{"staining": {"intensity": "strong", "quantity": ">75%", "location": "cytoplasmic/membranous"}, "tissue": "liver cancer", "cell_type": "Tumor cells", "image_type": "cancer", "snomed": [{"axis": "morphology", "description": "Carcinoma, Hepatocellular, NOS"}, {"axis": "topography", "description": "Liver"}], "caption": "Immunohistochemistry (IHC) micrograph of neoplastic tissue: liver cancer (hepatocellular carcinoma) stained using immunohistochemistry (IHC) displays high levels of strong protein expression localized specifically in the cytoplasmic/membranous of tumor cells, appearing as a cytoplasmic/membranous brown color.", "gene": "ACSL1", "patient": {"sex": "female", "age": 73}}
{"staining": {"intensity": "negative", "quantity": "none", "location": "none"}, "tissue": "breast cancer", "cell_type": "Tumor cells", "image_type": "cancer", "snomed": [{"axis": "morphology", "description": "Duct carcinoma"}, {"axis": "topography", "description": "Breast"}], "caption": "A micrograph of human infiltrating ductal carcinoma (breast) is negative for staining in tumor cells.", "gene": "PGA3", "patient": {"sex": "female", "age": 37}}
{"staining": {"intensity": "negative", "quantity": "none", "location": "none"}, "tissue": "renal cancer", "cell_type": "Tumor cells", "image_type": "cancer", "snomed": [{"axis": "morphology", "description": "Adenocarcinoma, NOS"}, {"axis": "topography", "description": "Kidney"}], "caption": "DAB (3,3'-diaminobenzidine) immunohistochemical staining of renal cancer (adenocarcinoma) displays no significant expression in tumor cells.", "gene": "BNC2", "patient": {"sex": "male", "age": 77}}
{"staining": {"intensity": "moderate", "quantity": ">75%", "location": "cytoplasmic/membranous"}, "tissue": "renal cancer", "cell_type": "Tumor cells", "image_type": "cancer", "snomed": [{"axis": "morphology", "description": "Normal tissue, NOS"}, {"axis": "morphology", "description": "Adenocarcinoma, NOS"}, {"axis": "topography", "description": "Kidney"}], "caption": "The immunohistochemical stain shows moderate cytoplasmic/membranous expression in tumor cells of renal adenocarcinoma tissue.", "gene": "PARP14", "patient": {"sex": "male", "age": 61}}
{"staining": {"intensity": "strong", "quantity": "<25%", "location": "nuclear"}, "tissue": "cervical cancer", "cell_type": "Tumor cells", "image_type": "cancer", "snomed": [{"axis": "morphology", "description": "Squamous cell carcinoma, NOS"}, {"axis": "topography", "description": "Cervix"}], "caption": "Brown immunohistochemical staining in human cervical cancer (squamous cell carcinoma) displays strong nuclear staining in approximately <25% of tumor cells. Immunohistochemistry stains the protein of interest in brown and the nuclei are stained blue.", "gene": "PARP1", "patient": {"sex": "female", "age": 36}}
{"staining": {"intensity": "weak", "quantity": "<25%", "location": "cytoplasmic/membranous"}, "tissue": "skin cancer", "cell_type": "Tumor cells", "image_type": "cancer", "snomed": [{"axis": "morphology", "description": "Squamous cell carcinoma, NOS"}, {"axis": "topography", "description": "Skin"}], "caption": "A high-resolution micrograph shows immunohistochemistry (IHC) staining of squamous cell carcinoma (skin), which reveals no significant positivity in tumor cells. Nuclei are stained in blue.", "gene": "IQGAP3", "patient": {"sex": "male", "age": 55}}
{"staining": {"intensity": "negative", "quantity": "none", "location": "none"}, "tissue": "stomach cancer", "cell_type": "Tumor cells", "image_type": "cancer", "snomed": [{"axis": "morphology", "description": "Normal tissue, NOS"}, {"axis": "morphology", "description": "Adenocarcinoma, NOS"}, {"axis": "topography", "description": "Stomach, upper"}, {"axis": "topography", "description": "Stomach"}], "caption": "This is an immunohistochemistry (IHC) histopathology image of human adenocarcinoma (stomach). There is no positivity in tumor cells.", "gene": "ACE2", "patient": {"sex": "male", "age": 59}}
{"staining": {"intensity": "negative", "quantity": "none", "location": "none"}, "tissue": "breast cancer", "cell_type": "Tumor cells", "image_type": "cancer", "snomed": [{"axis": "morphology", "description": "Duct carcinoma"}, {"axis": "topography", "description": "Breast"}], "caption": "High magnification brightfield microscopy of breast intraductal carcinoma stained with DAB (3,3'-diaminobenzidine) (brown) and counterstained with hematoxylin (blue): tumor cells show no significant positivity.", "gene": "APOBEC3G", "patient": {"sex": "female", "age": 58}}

## WHAT NEEDS TO BE DONE
For an answer, give a copy of every line in the listing that holds the word "shows".

## PROBLEM SOLUTION
{"staining": {"intensity": "moderate", "quantity": ">75%", "location": "cytoplasmic/membranous"}, "tissue": "renal cancer", "cell_type": "Tumor cells", "image_type": "cancer", "snomed": [{"axis": "morphology", "description": "Normal tissue, NOS"}, {"axis": "morphology", "description": "Adenocarcinoma, NOS"}, {"axis": "topography", "description": "Kidney"}], "caption": "The immunohistochemical stain shows moderate cytoplasmic/membranous expression in tumor cells of renal adenocarcinoma tissue.", "gene": "PARP14", "patient": {"sex": "male", "age": 61}}
{"staining": {"intensity": "weak", "quantity": "<25%", "location": "cytoplasmic/membranous"}, "tissue": "skin cancer", "cell_type": "Tumor cells", "image_type": "cancer", "snomed": [{"axis": "morphology", "description": "Squamous cell carcinoma, NOS"}, {"axis": "topography", "description": "Skin"}], "caption": "A high-resolution micrograph shows immunohistochemistry (IHC) staining of squamous cell carcinoma (skin), which reveals no significant positivity in tumor cells. Nuclei are stained in blue.", "gene": "IQGAP3", "patient": {"sex": "male", "age": 55}}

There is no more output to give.